X. Cheng, V.Z. Poenitzsch, R. Bizios
Southwest Research Institute, US

Keywords: self-assembly, collagen, carbon nanotubes


Composite materials of synthetic nanomaterials and naturally derived materials are of specific interest for engineered tissues due to their potential to provide improved chemical and physical properties. The introduction of carbon nanotubes (CNTs) into traditional biomaterial scaffolds offers the possibility of improved mechanical strength, durability, directed cell guidance, electrical conductance, and controlled differentiation and migration of cells. This study describes a novel preparation process of highly-aligned, hierarchically-ordered CNT-collagen macrostructures for potential use in tissue repair and regeneration applications. Specifically, the method uses chemical conjugation to functionalize CNTs with collagen, and the subsequent use of an electrodeposition process to co-assemble them into hierarchically-aligned scaffolds. CNT-collagen conjugates can be assembled into macroscopic thin sheets, fibers and tubes by using this electrochemical process with various electrode configurations.
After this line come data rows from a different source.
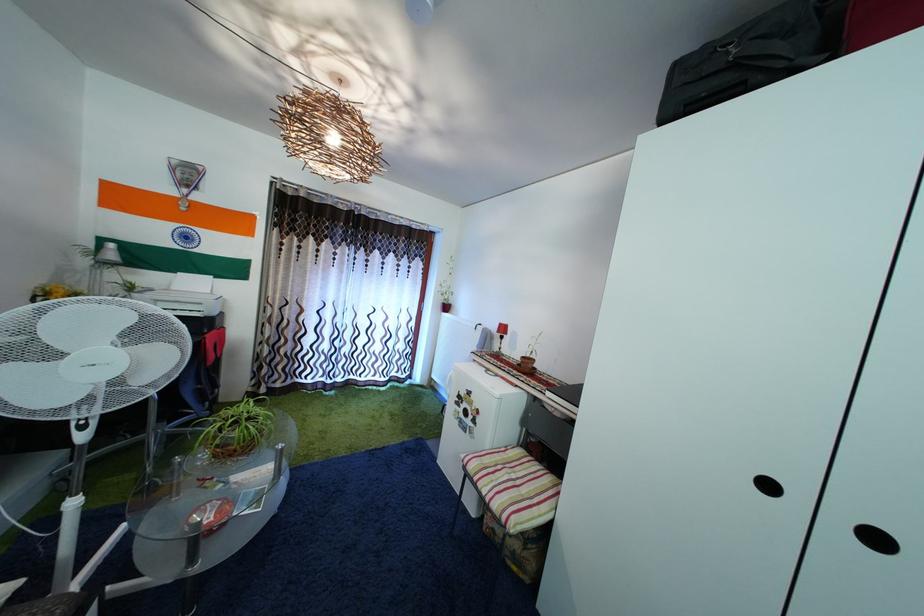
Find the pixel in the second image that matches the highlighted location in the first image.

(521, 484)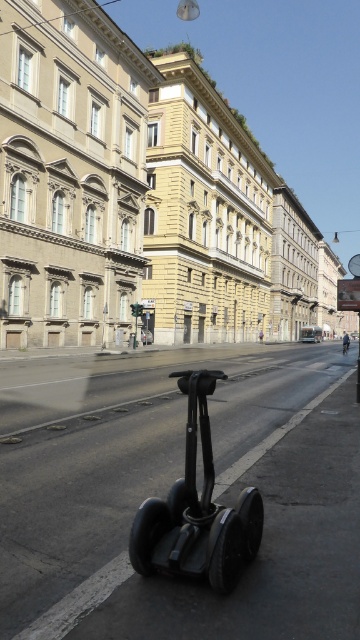
You are a delivery person who needs to park your black rubber scooter at center and green metallic bus at center on the same street. Given the space available, which vehicle can be parked without needing to adjust its position?

The black rubber scooter at center can be parked without needing to adjust its position because it is smaller than the green metallic bus at center, which may require more space.

Consider the image. You are a delivery person who needs to park your black rubber scooter at center exactly at the point marked as point (196, 509). Is the current position of the black rubber scooter at center correct?

The black rubber scooter at center is already located at point (196, 509), so the current position is correct.

You are standing on the street and see two points marked on the buildings in the background. The first point is at coordinates point [249,502] and the second is at point [308,340]. Which point is closer to you?

Point [249,502] is closer to the viewer than point [308,340].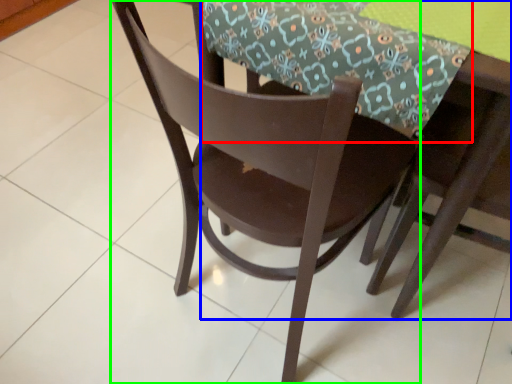
Question: Considering the real-world distances, which object is farthest from tablecloth (highlighted by a red box)? round table (highlighted by a blue box) or chair (highlighted by a green box)?

Choices:
 (A) round table
 (B) chair

Answer: (B)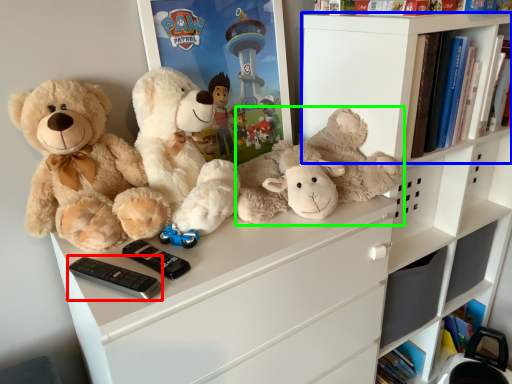
Question: Which object is positioned farthest from control (highlighted by a red box)? Select from shelf (highlighted by a blue box) and teddy bear (highlighted by a green box).

Choices:
 (A) shelf
 (B) teddy bear

Answer: (A)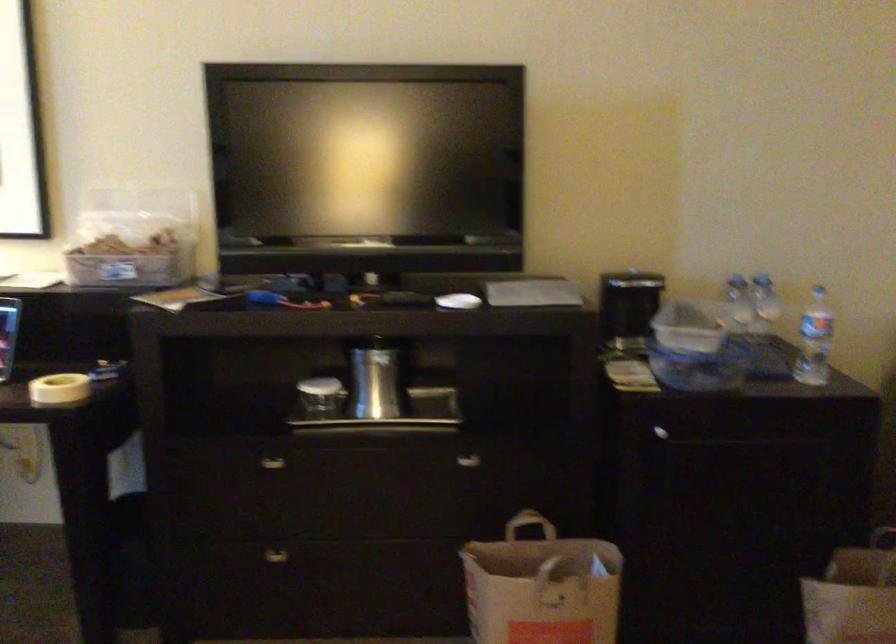
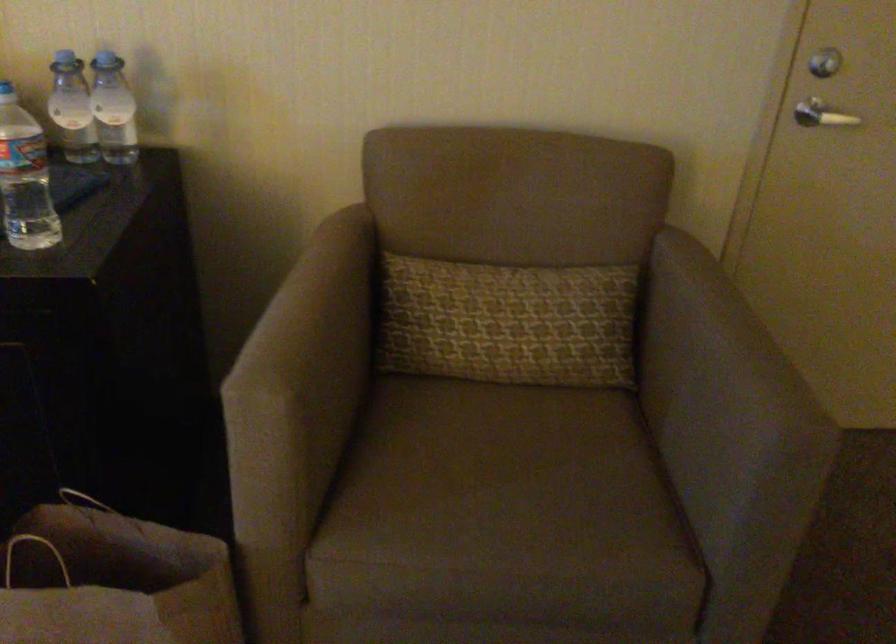
Which direction would the cameraman need to move to produce the second image?

The movement direction of the cameraman is right, forward.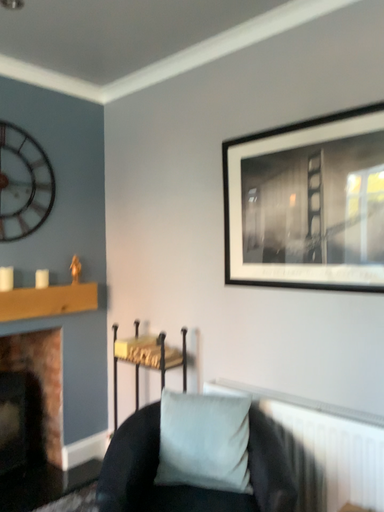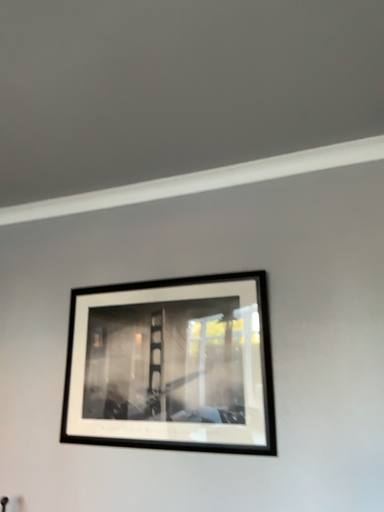
Question: Which way did the camera rotate in the video?

Choices:
 (A) rotated upward
 (B) rotated downward

Answer: (A)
The innovative bottom-up electrochemical process is based on biologically-controlled self-assembly of collagen to attain hierarchical alignment properties that are difficult to achieve through conventional methods. The CNTs/collagen macrostructures were characterized using scanning electron microscope, polarized Raman spectroscopy, nano-indentation, mechanical tensile testing and cell-based biocompatiblity assays. In this presentation, we describe the fabrication process and characterization of the physical properties and biocompatibility of these novel CNT-collagen macrostructures.